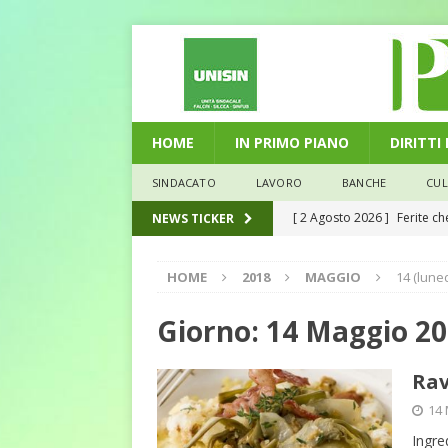
HOME
IN PRIMO PIANO
DIRITTI
SINDACATO
LAVORO
BANCHE
CU
[ 2 Agosto 2026 ]
Ferite c
NEWS TICKER
L'ALTRA PAGINA
HOME
2018
MAGGIO
14 (luned
[ 29 Luglio 2026 ]
Marche: u
la media nazionale
ECO
Giorno:
14 Maggio 2
[ 28 Luglio 2026 ]
L’Umbria 
Rav
debiti sono più leggeri
E
14 
[ 26 Luglio 2026 ]
Il Punto 
Ingre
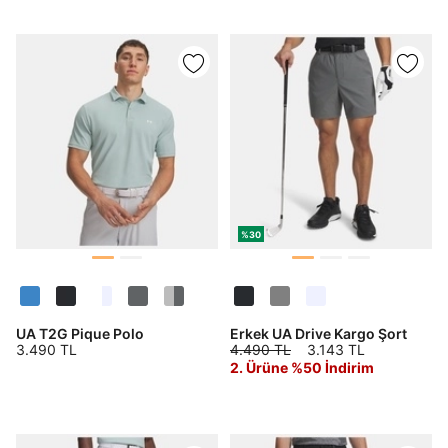
%30
UA T2G Pique Polo
Erkek UA Drive Kargo Şort
3.490 TL
4.490 TL
3.143 TL
2. Ürüne %50 İndirim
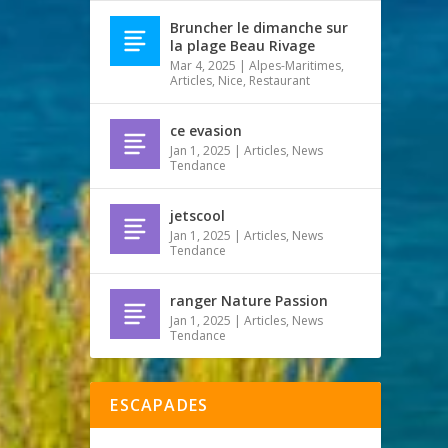
Bruncher le dimanche sur
la plage Beau Rivage
Mar 4, 2025
|
Alpes-Maritimes
,
Articles
,
Nice
,
Restaurant
ce evasion
Jan 1, 2025
|
Articles
,
News
Tendance
jetscool
Jan 1, 2025
|
Articles
,
News
Tendance
ranger Nature Passion
Jan 1, 2025
|
Articles
,
News
Tendance
ESCAPADES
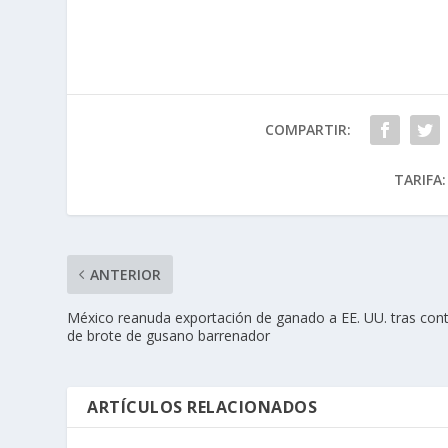
COMPARTIR:
TARIFA:
ANTERIOR
México reanuda exportación de ganado a EE. UU. tras cont
de brote de gusano barrenador
ARTÍCULOS RELACIONADOS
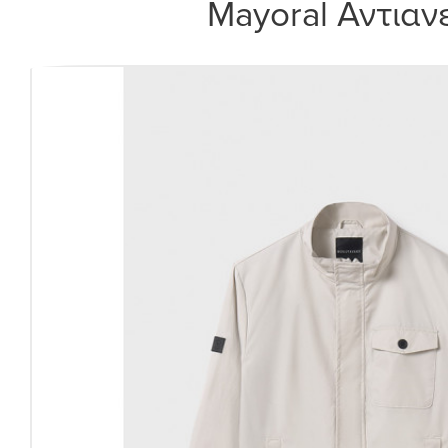
Mayoral Αντιαν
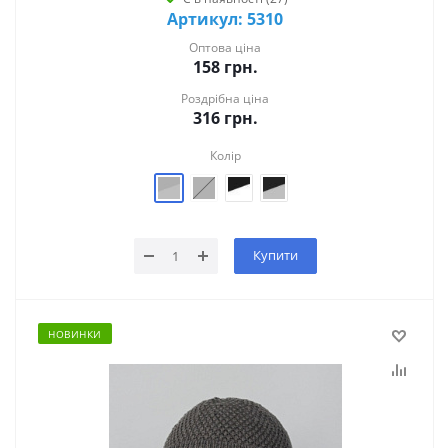
Артикул: 5310
Оптова ціна
158
грн.
Роздрібна ціна
316
грн.
Колір
Купити
НОВИНКИ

* Work task *
How many lines in the entries above include the string "Luglio"? Please answer with that number and nothing more.

* Solved exercise *
3